Ils me font descendre et je regarde la nuit mélancoliquement. Une rude nuit, moi je vous le dis, avec des étoiles en veux-tu en voilà et une lune pareille à celle qu’on voit sur le fanion des bataillons algériens. J’examine la géographie de la région. Nous sommes au sommet d’une sorte de falaise surplombant la mer.
Ils m’entraînent, à coups de pied, à l’extrémité de la falaise, je suis adossé à l’infini, les tifs au vent. Je dois ressembler à Chateaubriand sur son rocher, mais ces affreux-là se moquent du romantisme comme de leur premier fric-frac. Ils vont m’administrer une livre de plomb dans le buffet, après quoi ils me balanceront au bouillon. Alors, j’en ai gros sur la patate, n’est-ce pas ?
Ça n’est pas le fait de mourir qui me turlupine — encore que ça ne m’emballe pas tellement.
Non, ce qui me met en crosse c’est de m’être laissé avoir par un Batavia à la flan. Si au moins je n’avais pas renvoyé Baudron ! Je me rebelle ! Je ne veux pas que ce soit dit de me faire descendre bêtement comme un sourd-muet qui aurait pas entendu les sommations de la sentinelle.
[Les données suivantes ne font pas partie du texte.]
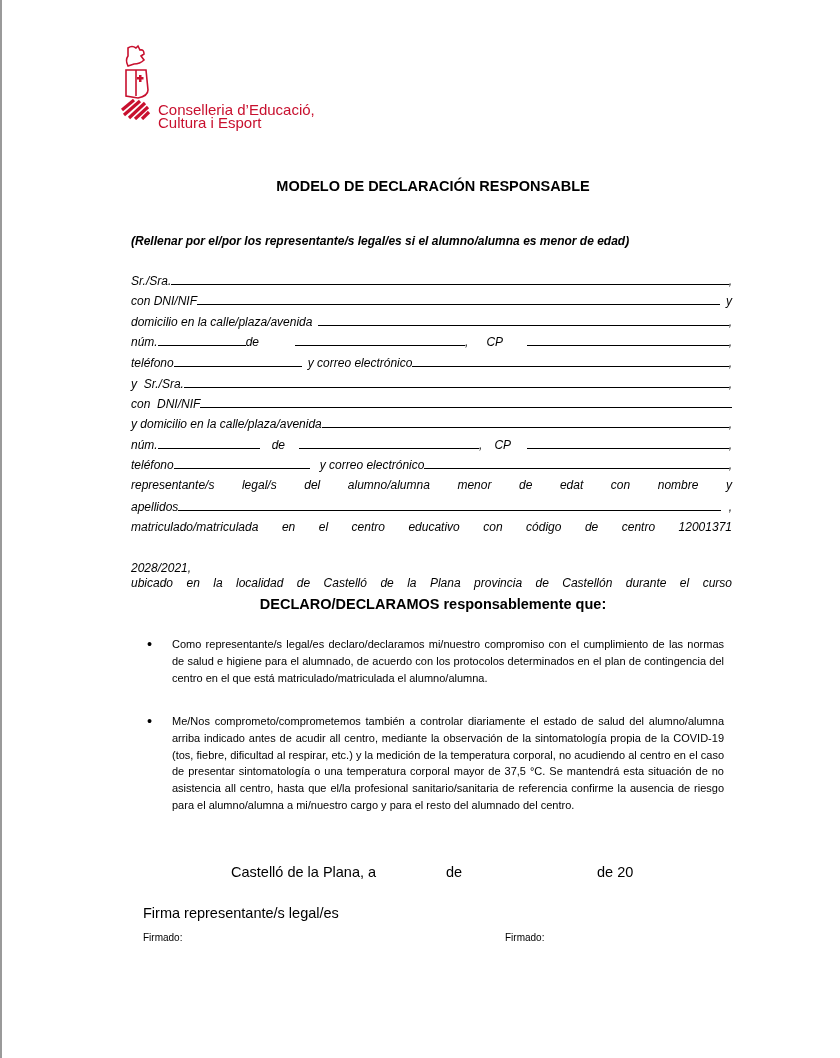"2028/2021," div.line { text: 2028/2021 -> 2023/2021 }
— Alors, dit Batavia, tu es plus calme, mon flic… Tu ne pensais pas donner à manger aux poissons ce soir, hein ? Ils vont se casser les dents sur ta sacrée carcasse de poulet, ces pauvres requins.
Il se tient les côtes. Il caracole devant moi. Ça me plaît. Les cabots sont plus faciles à avoir que les durs. Un vrai gangster ne perd pas son temps à vous raconter la vie de sa petite sœur avant de vous descendre. Il vous envoie un échantillon de son Luger par-dessous la table ou dans les reins, et vous êtes mort avant d’avoir compris ce qui vous arrive. Je décide de jouer ma dernière partie, bien que je ne la juge pas fameuse.